Sunday, October 25, 2009

Nepal: Annapurna Base Camp (3rd October 2009)

We woke early this morning, had a brief breakfast and would soon be met by our transport, guide and porter.  Having been away from home for some time now, it was necessary to do some careful repacking to ensure that we only took essentials for our travels as everything we needed except food and water had to be carried up and back.  Had we not acquired the services of a porter I would have probably considered this for slightly longer than I did, but I'm confident that I didn't over pack too much.  We were now ready for our 7 day trek up to the Annapurna Base Camp and back.

Pokhara sits at about 700m and our starting point was closer to 1km above sea level.  We had a drive of just over an hour to get to our starting point.  The drive up through the hills was typical of Nepali roads with under powered cars racing to get to where ever they were going with every one needing to be where the car in front was....except our vehicle had more grunt than most on the roads, so we had a real need to be in front, after all, the hills weren't getting any younger.  Lots of horn tooting and dodgy overtaking on blind bends (by everyone else) later, and we arrived at where we expected to start walking....except, our driver hadn't taken his vehicle off road for a while and rather fancied the experience, so we had the first 20 minutes of our walk shaved off for us.  He had got a little too excited and drove straight through a police check-point causing them to become somewhat over animated.  We bid farewell to civilisation, watched our porter get laiden up and set off for the top. 

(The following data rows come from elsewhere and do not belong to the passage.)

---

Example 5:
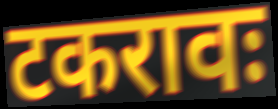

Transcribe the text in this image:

टकरावः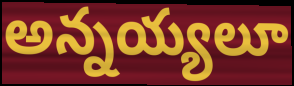
అన్నయ్యలూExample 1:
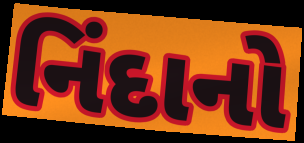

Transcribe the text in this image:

Day 1 was a steady climb from Birethanti up to Ghandruk.  It took about 5 hours and we went steady so we could warm our muscles up slowly and break in our walking shoes once again.  I was better prepared this time than last, where breaking in my boots had consisted of going to the shop and trying them on.  I had been very very lucky and the boots had turned out to be perfect.  Any injuries or hot spots caused by boots in the first couple of days could have caused us to turn back.  We did get one scare about 3 hours in when Mick couldn't find his ganster style wadge of rolled up notes.  Fearful he had left them in the hotel there was a frantic searching of bags, nooks and places too impolite to mention until the wad was discovered amid some clothing.

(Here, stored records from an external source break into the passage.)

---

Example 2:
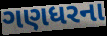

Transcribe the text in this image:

ગણધરના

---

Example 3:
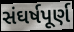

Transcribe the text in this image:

સંઘર્ષપૂર્ણ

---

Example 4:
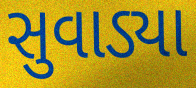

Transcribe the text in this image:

સુવાડ્યા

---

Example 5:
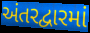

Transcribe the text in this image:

અંતરદ્વારમાંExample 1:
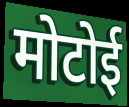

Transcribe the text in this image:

मोटोई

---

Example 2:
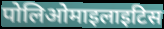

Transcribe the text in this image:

पोलिओमाइलाइटिस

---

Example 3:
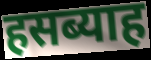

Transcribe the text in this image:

हसब्याह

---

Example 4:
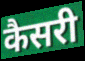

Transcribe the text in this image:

कैसरी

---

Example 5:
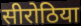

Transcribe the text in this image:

सीरोठिया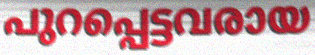
പുറപ്പെട്ടവരായ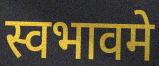
स्वभावमेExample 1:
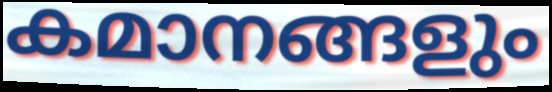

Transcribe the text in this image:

കമാനങ്ങളും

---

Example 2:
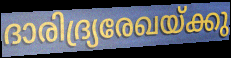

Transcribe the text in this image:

ദാരിദ്ര്യരേഖയ്ക്കു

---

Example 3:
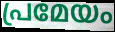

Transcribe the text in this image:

പ്രമേയം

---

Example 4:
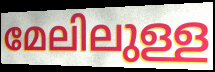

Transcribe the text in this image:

മേലിലുള്ള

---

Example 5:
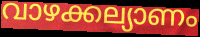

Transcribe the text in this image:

വാഴക്കല്യാണംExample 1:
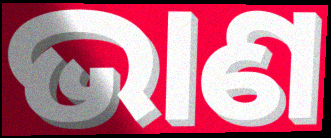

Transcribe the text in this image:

ଭାଣ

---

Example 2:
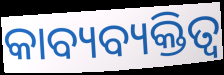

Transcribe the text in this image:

କାବ୍ୟବ୍ୟକ୍ତିତ୍ୱ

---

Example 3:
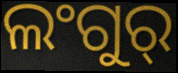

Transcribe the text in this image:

ଲଂଗୁର୍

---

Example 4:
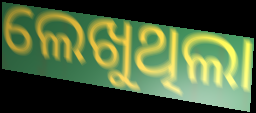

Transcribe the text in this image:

ଲେଖୁଥିଲା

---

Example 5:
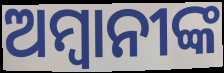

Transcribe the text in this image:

ଅମ୍ବାନୀଙ୍କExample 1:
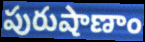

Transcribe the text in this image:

పురుషాణాం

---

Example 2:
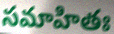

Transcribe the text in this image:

సమాహితః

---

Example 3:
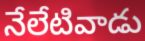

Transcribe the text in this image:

నేలేటివాడు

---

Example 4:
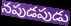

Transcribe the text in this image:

నపుడపుడు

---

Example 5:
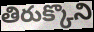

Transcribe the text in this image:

తిరుక్కొని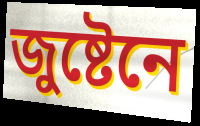
জুষ্টেনেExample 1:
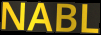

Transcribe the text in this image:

NABL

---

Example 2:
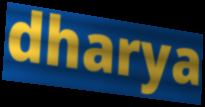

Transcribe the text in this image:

After a pleasant wander up it was time to find a bed for the night.   We stopped at a tea house recommended by our guide.  It was by far the nicest tea house I have stayed in and came complete with ensuite bathrooms and boasted 'hot shower'.  In this region, a hot shower is the stuff the legends are made of, so to have hot water and your own shower is a real luxury.  Once again, the Nepalese ability to inaccurately advertise their wares came bounding through and we enjoyed our showers whilst doing the impression of a soaked dog after falling into a partially frozen pond; at least the legends survived intack.  The Napali's do have an amazing ability to stay disconnected from reality and seem to believe that if they've done something, even if its not what was asked for, then you should be happy.  In the same way that a cat can't understand why there is 6 feet of air between it and where the ground used to be after trying to climb the Christmas tree and destroying it in the process.  Still, they are a very friendly and humble people who I am glad to have spent time with.

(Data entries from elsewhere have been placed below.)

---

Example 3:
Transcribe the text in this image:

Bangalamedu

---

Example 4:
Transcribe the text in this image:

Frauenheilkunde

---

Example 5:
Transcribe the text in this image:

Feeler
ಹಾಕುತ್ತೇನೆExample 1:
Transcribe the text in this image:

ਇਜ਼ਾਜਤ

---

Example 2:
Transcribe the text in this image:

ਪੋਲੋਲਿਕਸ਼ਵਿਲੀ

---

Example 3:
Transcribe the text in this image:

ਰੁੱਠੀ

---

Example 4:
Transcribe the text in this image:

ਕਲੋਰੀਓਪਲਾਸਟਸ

That night we sat down to our first culinary experience of the foot hills.  In these parts, what isn't grown in the hills has to get carried up the hills.  It quickly becomes second nature to notice what livestock is present in each village when arriving as this helps inform us as to what is safe to eat on the menu.  However, there are still significant risks for western digestive systems eating meat in the hills, so we stick to rice, bread, potato, fried vegtables and eggs.  The more adventurous might opt for something with 'cheese', but there aren't any cows in these here parts, but there do appear to be an abundance of yaks..........

After a not particularly satisfying or inspiring meal we settle down to a game of sargeant major till the night draws in.  I'm convinved Mick invented this game as a joke - I don't seem to do very well at it, but apparently it takes days to complete - at least we have plenty of spare time ahead of us.